Adaptive Sharpness-Aware Pruning for Robust Sparse Networks

TL;DR

AdaSAP tackles the challenge of obtaining compact neural networks that remain robust to unseen input variations. It introduces a three-step framework that leverages adaptive weight perturbations to push pruned candidates into flat loss regions, performs structured channel pruning, and then enforces uniform flatness to encourage robustness. By tying pruning and robustness to the same sharpness objective, AdaSAP achieves superior robustness on ImageNet-C and ImageNet-V2, as well as improved mAP under corrupted conditions for object detection, across multiple architectures and pruning regimes. The method is pruning-agnostic and demonstrates that sharpness-based optimization can bridge efficiency and generalization, with practical implications for deploying robust sparse models in real-world settings. The authors also provide thorough ablations and analysis of sharpness, explaining why flatter minima support both pruning pliancy and robustness improvements.

Abstract

Robustness and compactness are two essential attributes of deep learning models that are deployed in the real world.
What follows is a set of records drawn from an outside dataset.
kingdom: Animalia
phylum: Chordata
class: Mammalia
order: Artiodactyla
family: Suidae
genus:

The goals of robustness and compactness may seem to be at odds, since robustness requires generalization across domains, while the process of compression exploits specificity in one domain. We introduce Adaptive Sharpness-Aware Pruning (AdaSAP), which unifies these goals through the lens of network sharpness. The AdaSAP method produces sparse networks that are robust to input variations which are unseen at training time. We achieve this by strategically incorporating weight perturbations in order to optimize the loss landscape. This allows the model to be both primed for pruning and regularized for improved robustness. AdaSAP improves the robust accuracy of pruned models on image classification by up to +6% on ImageNet C and +4% on ImageNet V2, and on object detection by +4% on a corrupted Pascal VOC dataset, over a wide range of compression ratios, pruning criteria, and network architectures, outperforming recent pruning art by large margins.

Figures (8)

• Figure 1: Robustness of pruned models trained on ImageNet-1K drastically degrades on ImageNet-C as pruning ratio increases for many SOTA pruning methods. AdaSAP reduces the degradation in robust performance relative to standard validation performance. We approach the grey dashed line, which indicates an ideal scenario in which robust performance does not degrade at higher rates than validation performance.
• Figure 2: AdaSAP is a three step process that takes as input a dense pretrained model and outputs a sparse robust model. The process can be used with any pruning method.
• Figure 3: (Left) Before pruning, encourage neurons that will be pruned to lie within a flat minimum, since their removal will affect the loss less. (Right) After pruning, promote robustness by encouraging flatness across the network.
• Figure 4: ImageNet C Dataset. Performance difference on various ImageNet C corruption types on models of varying sparsity. Accuracy improvement is the Top1 accuracy on a ResNet50 model trained and pruned using AdaSAP minus that of a Taylor pruned model.
• Figure 5: Pascal VOC-C dataset. Performance difference on various ImageNet C corruption types on models of varying sparsity. mAP improvement is the mAP of a ResNet50 model trained and pruned using AdaSAP minus that of a HALP pruned model.